Mick entró en la tienda con toda rapidez, pero en seguida se detuvo con una cómica expresión de susto en la cara. Todas las mujeres que había allí se volvieron para mirarlo. Kat supuso que se sentía abochornado. Pocos hombres entraban en la tienda con pantalones vaqueros viejos, botas de trabajo llenas de polvo y un casco en la cabeza. La camiseta blanca que llevaba estaba impecable, pero sus hombros eran demasiado anchos para la mayor parte de los pasillos y, a menos que respirara con mucho cuidado, en ese momento estaba a punto de tirar al suelo un montón de mantillas. Georgia, experta en evitar desastres, dejó la caja registradora y corrió hacia él. Se detuvo, pensativa, cuando se dio cuenta de que el desconocido había visto y reconocido a Kat.

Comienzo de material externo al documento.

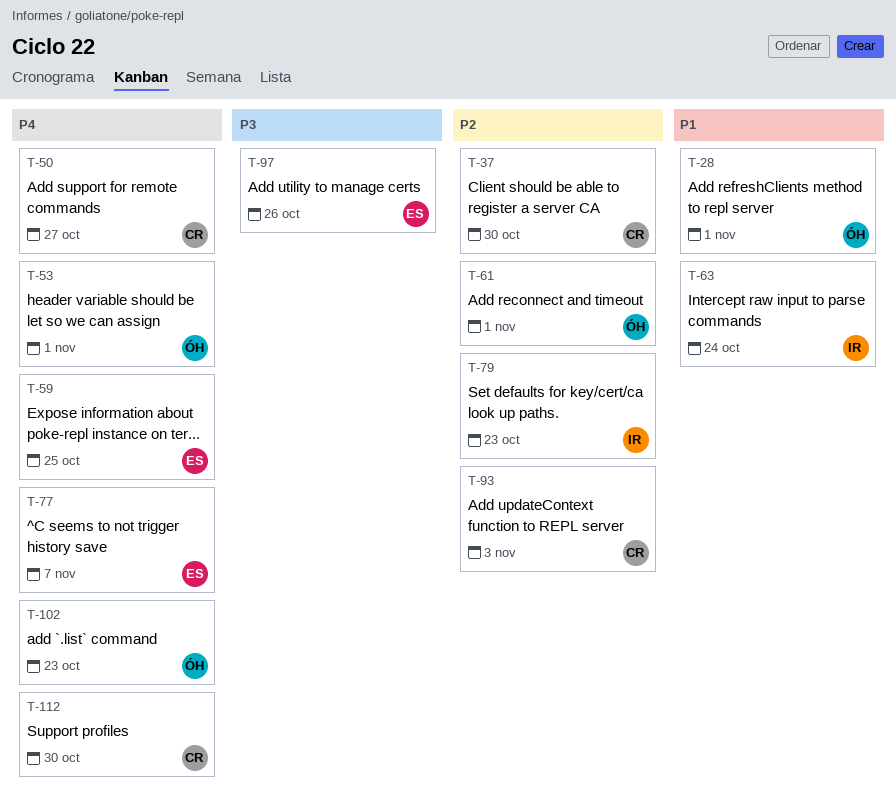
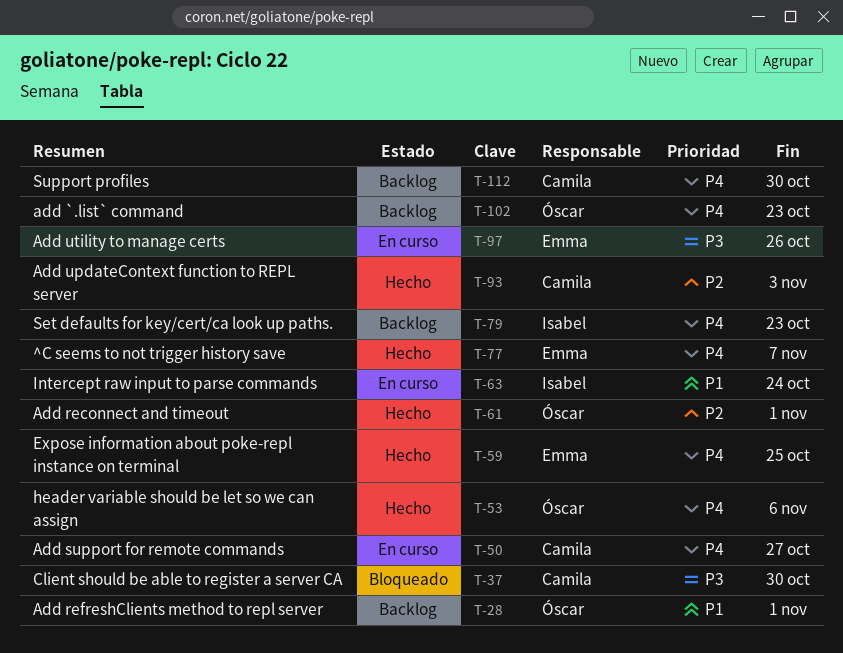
T-37, priority: P2 -> P3
T-53, due: Nov 1 -> Nov 6
T-79, priority: P2 -> P4

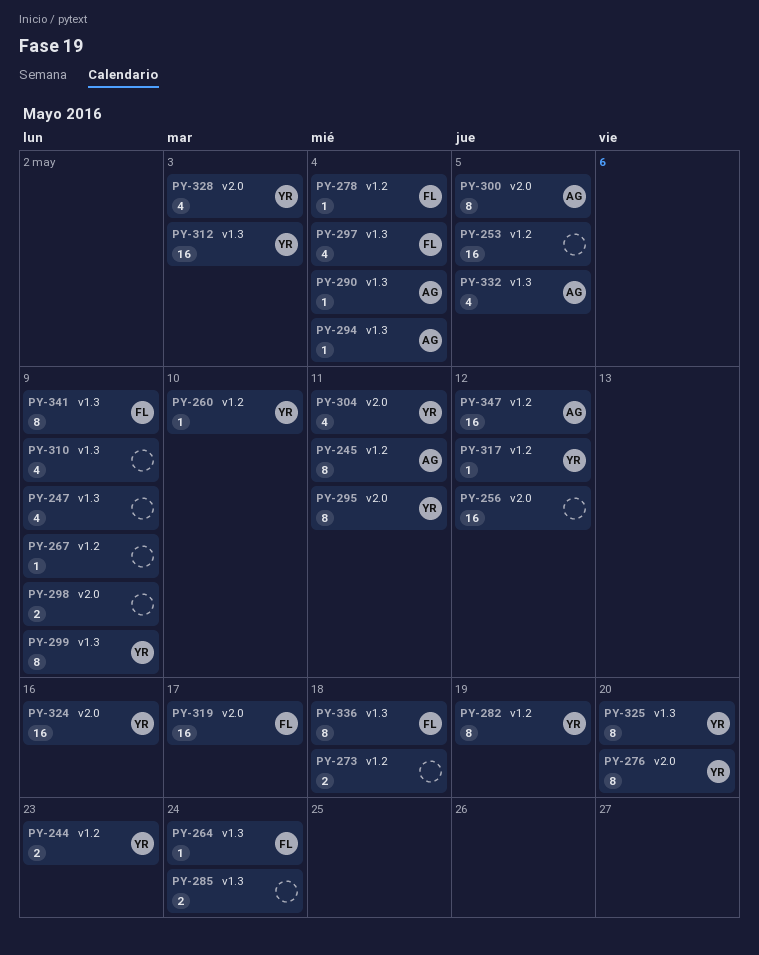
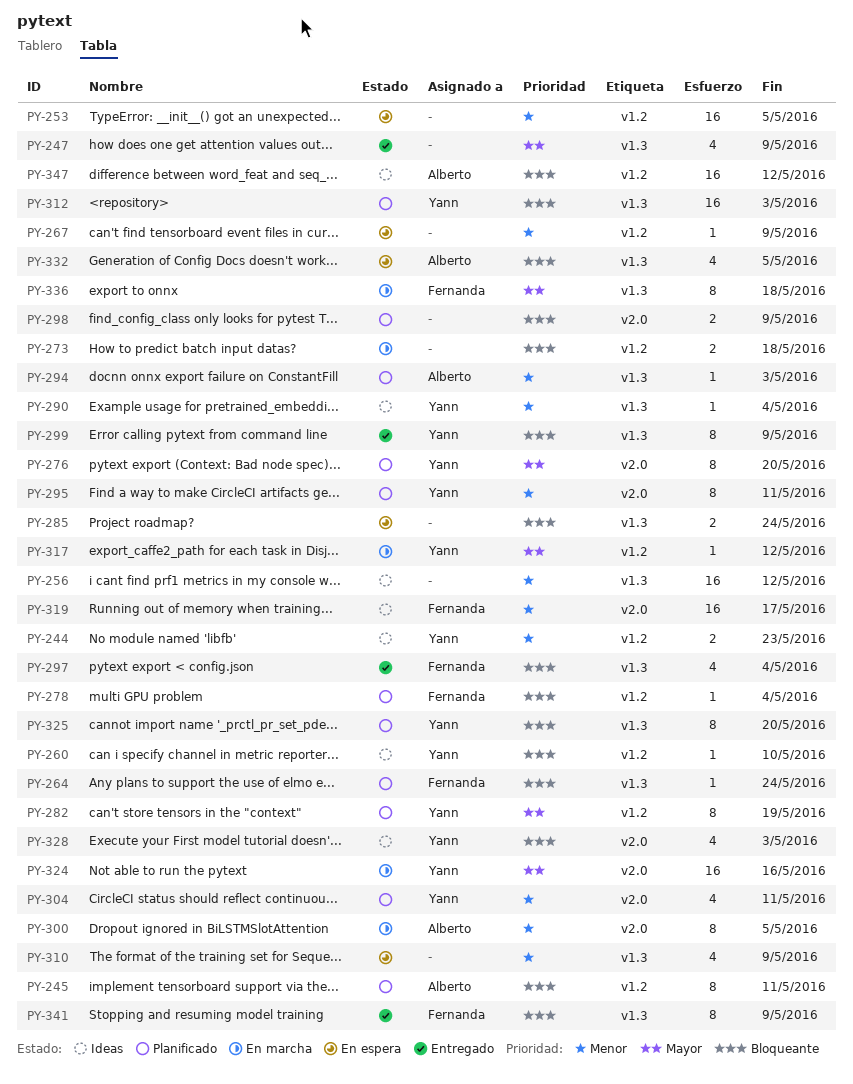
PY-256, label: v2.0 -> v1.3
PY-290, owner: Alberto -> Yann
PY-294, due: May 4 -> May 3

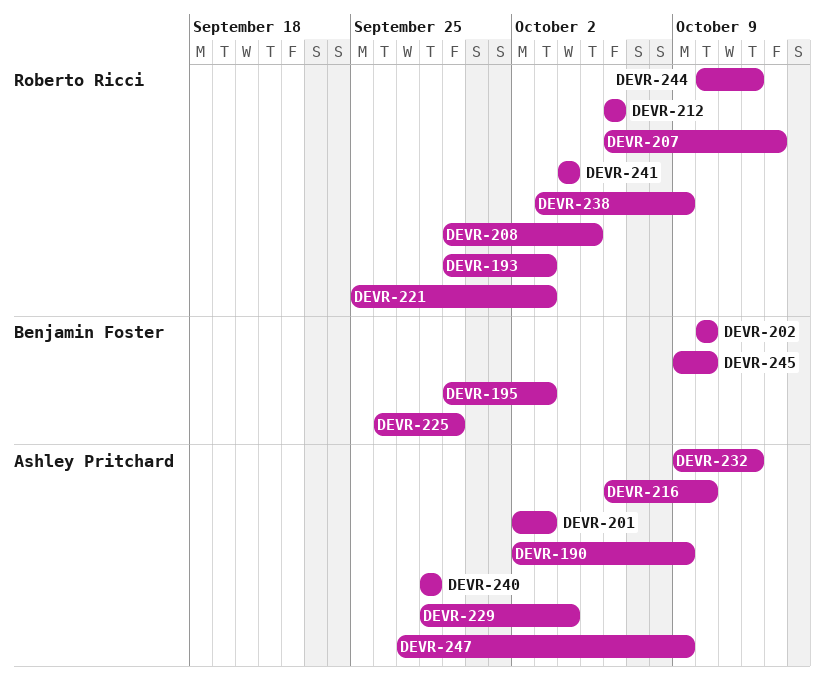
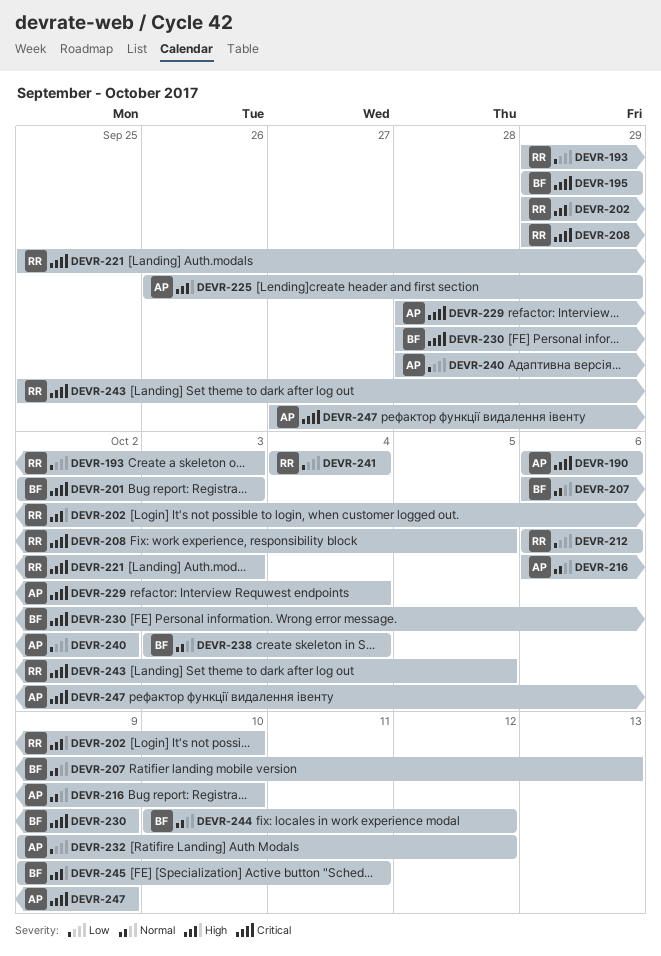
DEVR-190, start: Oct 2 -> Oct 6
DEVR-190, due: Oct 9 -> Oct 6
DEVR-195, due: Oct 3 -> Sep 29
DEVR-201, owner: Ashley Pritchard -> Benjamin Foster
DEVR-202, owner: Benjamin Foster -> Roberto Ricci
DEVR-202, start: Oct 10 -> Sep 29
DEVR-207, owner: Roberto Ricci -> Benjamin Foster
DEVR-225, owner: Benjamin Foster -> Ashley Pritchard
DEVR-230: none -> present
DEVR-238, owner: Roberto Ricci -> Benjamin Foster
DEVR-238, due: Oct 9 -> Oct 4
DEVR-240, due: Sep 28 -> Oct 2
DEVR-243: none -> present
DEVR-244, owner: Roberto Ricci -> Benjamin Foster
DEVR-245, due: Oct 10 -> Oct 11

Los ojos de Mick se posaron en ella con avidez. Era la misma mirada que le había dirigido tres noches antes, poco antes que ella recobrara la cordura y se apartara de él después de que la besara.
Había algo peligroso en Mick y no era que estuviera a punto de tirar los estantes de las mantillas. Su peligro residía en su sonrisa tierna, en su forma de ladear los hombros para no causar destrozos, en sus ojos azules como el mar que no se despegaban de Kat mientras iba hacia él.
– No respires, no parpadees, no te muevas -ordenó Kat.
– No lo haré, créeme.
Kat llegó a tiempo de evitar que se cayeran las mantillas y le sonrió abiertamente.
– Si te reduces unos treinta centímetros y aprietas los codos contra el cuerpo, podríamos lograr que atravesaras la tienda. Mi oficina está en la parte de atrás -su sonrisa se desvaneció al ver la expresión del recién llegado-. Debe ser muy serio lo que vienes a decirme para haber dejado tu trabajo. ¿Qué pasa?
– ¿Cómo?
– ¿Vienes a contarme algún problema de Angie y Noel?
Mick titubeó.
– Pues… sí.
Así que no iba a verla para hablar de las chicas, pensó Kat. Mick podía construir grandes barcos, pero le costaba mucho trabajo idear pequeñas mentiras. Era sincero y honrado, algo que Kat había descubierto tres noches antes. Quizás esas cualidades explicaban que ella hubiera perdido la cabeza por un momento.
La mirada de Mick se posó en el pelo de la joven. Se lo había rizado a la antigua; llevaba una blusa de cuello alto con un broche y tenía la nariz empolvada. En los labios de él se dibujó una sonrisa.
– Siempre me ha intimidado -murmuró.
– ¿El qué?
– Tu expresión de doncella inaccesible, virginal. Y sospecho que no te vistes así por tus clientes, sino porque te encanta hacerlo.